Periodically I use this Working Notes feature to highlight a variety of odds & ends worthy of mention:

1. The Conference Board Review on workplace bullying

It’s a good thing when The Conference Board Review, the flagship publication of The Conference Board — an influential, global research organization promoting best practices in business — runs a major feature on workplace bullying. That’s why I’ve been meaning to share this thorough, well-written article about workplace bullying by Vadim Liberman from the Summer 2012 issue:

Bosses have tormented workers ever since there were workers to torment, but only recently have we become sensitized to what studies indicate is four times more common than sexual harassment. Most workplace bullying doesn’t climax at the point of a pistol, but it can be devastating nevertheless to morale, productivity, and HR departments, strongly affecting not only the target but his whole department—and even the entire company.

Vadim interviewed me at length for the piece, and I am pleased that he dug well beneath the surface to present a lot of information and different points of view to his readers.

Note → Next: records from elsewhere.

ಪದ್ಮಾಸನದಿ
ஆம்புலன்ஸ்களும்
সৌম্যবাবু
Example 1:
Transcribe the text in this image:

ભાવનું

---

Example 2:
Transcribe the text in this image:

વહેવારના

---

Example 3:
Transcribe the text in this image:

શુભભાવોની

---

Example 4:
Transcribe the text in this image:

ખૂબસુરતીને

2. Brian Austin, Madison WI detective and labor activist, on Labor Day

Here’s a thoughtful, substantive, bracing blog post about the meaning of Labor Day 2012 from Brian Austin, a Madison, Wisconsin detective and labor activist:

Today is labor day.  This should be a day of celebrating the achievements of the labor movement in providing dignity and a voice for all workers, yet this year I am filled with a sense of both urgency and alarm.  Workers in this nation are in real trouble, and many don’t even know it.

Amen. Keep reading.

3. Sara Horowitz, Freelancers Union founder, on Labor Day for independent workers

Sara Horowitz, pioneering founder of the Freelancers Union, looks at the meaning of the labor movement for independent workers in this blog piece for The Atlantic:

At Freelancers Union, we’ve been heavily influenced by [labor leader Sidney] Hillman’s vision. It’s why we built our own social-purpose insurance company to serve our independent workforce. It’s why we’re sponsoring new nonprofit health plans in New York, New Jersey, and Oregon next year. And it’s why we’re opening a bricks-and-mortar, zero-co-pay medical center in Downtown Brooklyn this fall.

Sara and the Freelancers Union are blazing trails to create support for, and solidarity within, the growing sector of independent workers.

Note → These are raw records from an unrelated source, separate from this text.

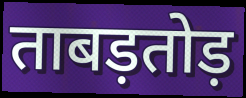
ताबड़तोड़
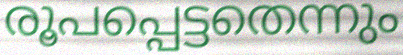
രൂപപ്പെട്ടതെന്നും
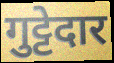
गुट्टेदार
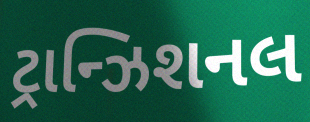
ટ્રાન્ઝિશનલ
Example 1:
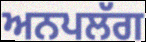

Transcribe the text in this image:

ਅਨਪਲੱਗ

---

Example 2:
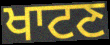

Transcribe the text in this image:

ਖਾਟਣ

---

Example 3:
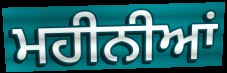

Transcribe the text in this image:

ਮਹੀਨੀਆਂ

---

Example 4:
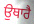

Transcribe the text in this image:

ਉਥਾਰੈ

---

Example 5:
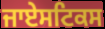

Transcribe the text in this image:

ਜਾਏਸਟਿਕਸ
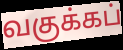
வகுக்கப்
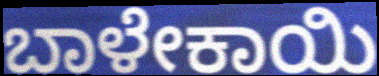
ಬಾಳೇಕಾಯಿ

4. Employment lawyer Jon Hyman on preventing workplace violence

Ohio employment lawyer Jon Hyman has penned a concise, useful blog piece on preventing workplace violence for Workforce Management that discusses the importance of organizational culture:

1. Treat employees with respect—while they work for you, during a termination, and even after they are no longer your employees.

2. Flag at-risk employees for assistance.

3. Offer employee assistance programs for those who need them.

4. Involve security personnel and local law enforcement at the first hint that an employee might turn violent.

Over the years, Jon and I have had spirited exchanges over the need for workplace bullying legislation. His excellent Ohio Employer’s Law Blog is a terrific resource for employment lawyers and human resources administrators.